Une bonne photo parle à tout le monde. Elle traverse les frontières. Les photos que j'essaye de faire donnent à voir des gestes, des regards... Ensuite, il y a la composition bien sûr. Une bonne photo raconte quelque chose. Aujourd'hui, on se rappelle plus d'une photo marquante que de son auteur. Je suis incapable de vous citer un photographe contemporain que j'admire. Je dois dire que je ne suis pas vraiment attiré par la photo conceptuelle, contemporaine. Je ne suis pas facile à surprendre : j'ai quand même vu des milliers et des milliers de photos lorsque j'étais marchand et collectionneur. Il y a beaucoup de photographes qui sont aujourd'hui des vedettes et qui n'ont rien inventé comme le couple Bernd et Hilla Becher et leurs clichés de châteaux d'eau.
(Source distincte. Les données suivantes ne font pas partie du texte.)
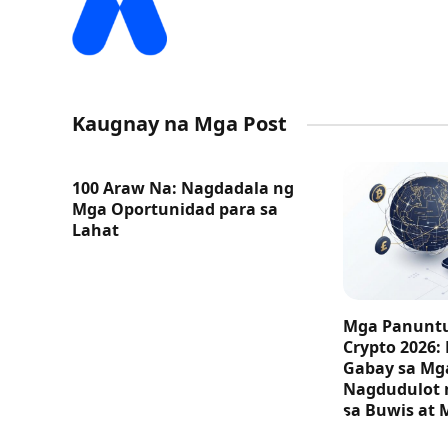
Kaugnay na Mga Post
100 Araw Na: Nagdadala ng
Mga Oportunidad para sa
Lahat
Mga Panuntu
Crypto 2026:
Gabay sa M
Nagdudulot 
sa Buwis at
Est-ce qu'une bonne photo est forcément en noir et blanc ?
Pour faire de la photographie couleur, il ne suffit pas d'avoir un filtre couleur, il faut voir en couleur. J'ai fait très peu de photo couleur. J'ai parfois été obligé d'en faire dans le cas de couvertures, mais j'aimais trop le noir et blanc. Ce sont deux visions différentes.
Prenons un exemple, je veux faire une photographie d'un couple d'amoureux : imaginons que la fille porte un pull rose et son compagnon un jaune. Sur la photo, on ne verra que leurs pulls. Or, ce sont des lignes, des gestes et des regards que je cherche à montrer.
© Léon Herschtritt
Pouvez-vous nous parler de votre expérience au sein du célèbre « Club photographique de Paris » ***?
Dans les années 1950, en France, il n'y avait ni galerie ni musée consacrés à la photo, alors nous avons investi d'autres lieux, tels que les couloirs de métro ou les entrées de cinéma... On se réunissait tous les jeudis dans les salons du club Alpin. C'était un club ouvert à tous les amoureux de la photo. Tous les photographes du monde entier y sont passés un jour : Man Ray, Henri Cartier-Bresson, Manuel Alvarez Bravo... C'est grâce à ce club que j'ai appris la photographie : nous discutions, montrions notre travail... Man Ray était là devant nous et nous critiquions ses clichés. C'était un lieu magnifique. Nicole et moi avons accueilli parfois certaines de ces réunions du club.
A ce propos, votre femme Nicole Herschtritt vous a beaucoup accompagné durant votre carrière. En quoi son rôle a-t-il été important ?
Nicole a toujours été là et ce, depuis les premières photos d'Algérie – puisque c'est là-bas que nous nous sommes rencontrés. A une époque, elle vendait mes photos aux journaux. Aujourd'hui encore, elle fait le lien avec les galeries et la presse. C'est elle qui travaille sur l'ordinateur, je suis allergique à tout ce qui est moderne.
Pour finir, si vous deviez définir en quelques mots la photographie humaniste, que diriez vous ?
Ce sont tous les enfants de The Family of Man****. Ce sont des gens qui ont travaillé après la guerre dans les années 1940,1950 et qui ont photographié l'homme et la rue. The Family of Man a été la grande découverte qui a influencé mon travail !
* Réalités est un mensuel français de l'après Seconde Guerre Mondiale
** Les « vopos » étaient les gardes-frontières à l'époque du mur de Berlin (abréviation de "Volkspolizei" : "police du peuple" en allemand)
*** « Le Club photographique de Paris » ou « les 30x40 » est, comme son nom l'indique, un club français de photographie créé en 1952 par Roger Deloy.
**** « The Family of Man » est une exposition légendaire qui s'est tenue en 1950 au MoMa, elle a réunit 503 photographies et 273 photographes. Cette exposition avait pour vocation de dresser un portrait de l'humanité.
Diplômé de l'Ecole nationale de photographie à l'âge de 20 ans, Léon Herschtritt travaille dans le cinéma à la fin des années 1960. Vingt ans plus tard, il devient antiquaire puis galeriste.